▶ _INFORMATION SUPPLIED_:

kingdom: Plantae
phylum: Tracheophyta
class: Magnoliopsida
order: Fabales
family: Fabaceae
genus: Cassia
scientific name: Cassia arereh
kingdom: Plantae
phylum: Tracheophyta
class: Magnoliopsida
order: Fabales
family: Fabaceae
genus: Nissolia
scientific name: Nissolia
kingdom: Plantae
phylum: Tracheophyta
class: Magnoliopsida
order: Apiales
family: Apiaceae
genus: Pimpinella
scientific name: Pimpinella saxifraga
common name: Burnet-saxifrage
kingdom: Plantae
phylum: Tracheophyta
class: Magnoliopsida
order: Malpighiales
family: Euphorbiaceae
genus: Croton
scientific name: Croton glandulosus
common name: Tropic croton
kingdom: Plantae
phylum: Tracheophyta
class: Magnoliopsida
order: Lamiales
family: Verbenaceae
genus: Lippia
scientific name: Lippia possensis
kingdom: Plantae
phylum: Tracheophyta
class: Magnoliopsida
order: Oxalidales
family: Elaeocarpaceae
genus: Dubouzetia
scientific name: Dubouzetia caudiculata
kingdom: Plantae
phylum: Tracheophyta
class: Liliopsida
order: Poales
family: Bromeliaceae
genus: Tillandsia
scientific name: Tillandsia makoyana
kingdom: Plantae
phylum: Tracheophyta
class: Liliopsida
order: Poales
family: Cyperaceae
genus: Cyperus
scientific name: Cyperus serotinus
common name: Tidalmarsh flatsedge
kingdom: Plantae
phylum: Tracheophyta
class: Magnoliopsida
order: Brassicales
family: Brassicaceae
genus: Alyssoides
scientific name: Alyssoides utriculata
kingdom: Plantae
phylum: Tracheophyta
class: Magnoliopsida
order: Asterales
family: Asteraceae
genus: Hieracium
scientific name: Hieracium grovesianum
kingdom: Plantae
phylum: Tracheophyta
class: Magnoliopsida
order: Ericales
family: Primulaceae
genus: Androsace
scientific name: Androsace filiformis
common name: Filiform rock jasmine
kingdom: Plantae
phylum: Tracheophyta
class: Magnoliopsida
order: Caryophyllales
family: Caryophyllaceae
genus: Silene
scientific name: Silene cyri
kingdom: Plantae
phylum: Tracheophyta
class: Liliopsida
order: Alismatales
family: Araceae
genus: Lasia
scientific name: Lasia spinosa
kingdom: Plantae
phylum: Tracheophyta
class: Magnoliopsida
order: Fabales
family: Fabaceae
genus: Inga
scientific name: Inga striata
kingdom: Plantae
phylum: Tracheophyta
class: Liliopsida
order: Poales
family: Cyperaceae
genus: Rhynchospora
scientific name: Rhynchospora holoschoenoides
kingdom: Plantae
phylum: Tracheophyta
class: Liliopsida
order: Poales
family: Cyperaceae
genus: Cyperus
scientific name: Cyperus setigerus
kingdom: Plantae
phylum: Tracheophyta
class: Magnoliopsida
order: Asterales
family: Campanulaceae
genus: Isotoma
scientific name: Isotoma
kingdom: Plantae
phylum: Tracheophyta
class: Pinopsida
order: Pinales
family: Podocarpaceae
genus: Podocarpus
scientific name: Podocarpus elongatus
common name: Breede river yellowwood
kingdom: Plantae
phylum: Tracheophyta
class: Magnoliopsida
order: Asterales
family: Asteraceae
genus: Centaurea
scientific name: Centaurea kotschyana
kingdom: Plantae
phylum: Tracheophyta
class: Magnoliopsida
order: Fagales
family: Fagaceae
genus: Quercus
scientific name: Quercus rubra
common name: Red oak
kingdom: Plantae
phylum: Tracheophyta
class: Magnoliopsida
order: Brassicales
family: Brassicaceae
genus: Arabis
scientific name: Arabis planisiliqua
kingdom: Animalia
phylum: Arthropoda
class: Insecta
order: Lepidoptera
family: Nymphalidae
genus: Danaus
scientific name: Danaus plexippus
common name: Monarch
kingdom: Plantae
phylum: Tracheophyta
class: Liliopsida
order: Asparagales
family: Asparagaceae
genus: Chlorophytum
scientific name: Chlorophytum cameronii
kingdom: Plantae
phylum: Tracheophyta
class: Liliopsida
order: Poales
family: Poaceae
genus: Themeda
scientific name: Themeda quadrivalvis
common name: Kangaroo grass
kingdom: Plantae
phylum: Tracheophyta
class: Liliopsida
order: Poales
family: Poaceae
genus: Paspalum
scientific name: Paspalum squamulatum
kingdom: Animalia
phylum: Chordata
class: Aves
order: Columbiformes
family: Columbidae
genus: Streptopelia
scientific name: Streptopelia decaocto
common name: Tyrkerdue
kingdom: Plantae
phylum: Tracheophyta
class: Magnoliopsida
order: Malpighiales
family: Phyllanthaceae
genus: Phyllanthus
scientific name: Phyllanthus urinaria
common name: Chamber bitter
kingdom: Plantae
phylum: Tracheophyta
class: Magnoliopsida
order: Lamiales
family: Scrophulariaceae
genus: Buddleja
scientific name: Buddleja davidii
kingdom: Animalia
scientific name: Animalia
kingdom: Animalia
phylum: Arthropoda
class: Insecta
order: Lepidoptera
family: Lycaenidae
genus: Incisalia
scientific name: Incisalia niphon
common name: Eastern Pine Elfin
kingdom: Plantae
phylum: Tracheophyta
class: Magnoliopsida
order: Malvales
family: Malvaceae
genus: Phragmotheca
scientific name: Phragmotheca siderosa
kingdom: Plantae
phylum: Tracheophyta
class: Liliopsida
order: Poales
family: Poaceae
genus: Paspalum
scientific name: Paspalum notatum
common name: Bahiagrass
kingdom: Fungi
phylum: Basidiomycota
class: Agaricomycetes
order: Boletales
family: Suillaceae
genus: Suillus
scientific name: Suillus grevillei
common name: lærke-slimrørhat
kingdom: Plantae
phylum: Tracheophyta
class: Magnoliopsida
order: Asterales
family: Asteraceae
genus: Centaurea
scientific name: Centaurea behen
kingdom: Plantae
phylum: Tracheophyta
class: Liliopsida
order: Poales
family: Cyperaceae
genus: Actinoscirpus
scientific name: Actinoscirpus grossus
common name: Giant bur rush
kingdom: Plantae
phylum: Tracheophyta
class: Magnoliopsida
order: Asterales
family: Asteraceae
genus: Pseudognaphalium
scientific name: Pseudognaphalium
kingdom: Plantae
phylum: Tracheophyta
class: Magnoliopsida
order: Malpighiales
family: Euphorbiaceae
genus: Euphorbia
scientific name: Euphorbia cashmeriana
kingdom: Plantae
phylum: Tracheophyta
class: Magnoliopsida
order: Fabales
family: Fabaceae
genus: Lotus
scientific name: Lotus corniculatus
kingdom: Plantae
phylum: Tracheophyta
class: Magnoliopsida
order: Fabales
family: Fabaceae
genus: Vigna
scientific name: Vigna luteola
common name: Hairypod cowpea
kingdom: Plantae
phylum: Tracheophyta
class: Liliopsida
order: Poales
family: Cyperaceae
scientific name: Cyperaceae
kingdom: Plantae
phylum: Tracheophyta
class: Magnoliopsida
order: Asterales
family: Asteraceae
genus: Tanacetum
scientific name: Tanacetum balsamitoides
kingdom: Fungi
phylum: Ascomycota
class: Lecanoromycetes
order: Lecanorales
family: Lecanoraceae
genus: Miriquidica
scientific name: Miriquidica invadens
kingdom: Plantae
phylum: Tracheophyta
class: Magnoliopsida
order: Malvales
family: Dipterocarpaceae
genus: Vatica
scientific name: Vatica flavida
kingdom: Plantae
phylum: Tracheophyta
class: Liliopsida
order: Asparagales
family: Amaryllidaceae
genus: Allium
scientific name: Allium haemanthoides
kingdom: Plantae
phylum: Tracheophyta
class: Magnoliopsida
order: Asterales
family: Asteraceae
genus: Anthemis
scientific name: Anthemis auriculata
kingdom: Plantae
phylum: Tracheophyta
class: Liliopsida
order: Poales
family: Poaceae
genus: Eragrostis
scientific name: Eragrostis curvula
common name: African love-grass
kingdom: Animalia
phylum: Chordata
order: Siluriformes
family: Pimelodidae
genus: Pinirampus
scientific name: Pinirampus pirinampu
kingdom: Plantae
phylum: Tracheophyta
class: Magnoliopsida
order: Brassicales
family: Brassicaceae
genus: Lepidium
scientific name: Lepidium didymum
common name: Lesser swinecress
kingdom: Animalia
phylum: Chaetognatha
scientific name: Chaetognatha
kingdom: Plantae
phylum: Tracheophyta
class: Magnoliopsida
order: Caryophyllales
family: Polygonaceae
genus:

▶ _YOUR INSTRUCTIONS_:
Revise the rows from the first line through the line holding "genus: Pimpinella", inclusive, replacing "phylum" with "division" and leaving everything else unchanged.

▶ _FULL ANSWER_:
kingdom: Plantae
division: Tracheophyta
class: Magnoliopsida
order: Fabales
family: Fabaceae
genus: Cassia
scientific name: Cassia arereh
kingdom: Plantae
division: Tracheophyta
class: Magnoliopsida
order: Fabales
family: Fabaceae
genus: Nissolia
scientific name: Nissolia
kingdom: Plantae
division: Tracheophyta
class: Magnoliopsida
order: Apiales
family: Apiaceae
genus: Pimpinella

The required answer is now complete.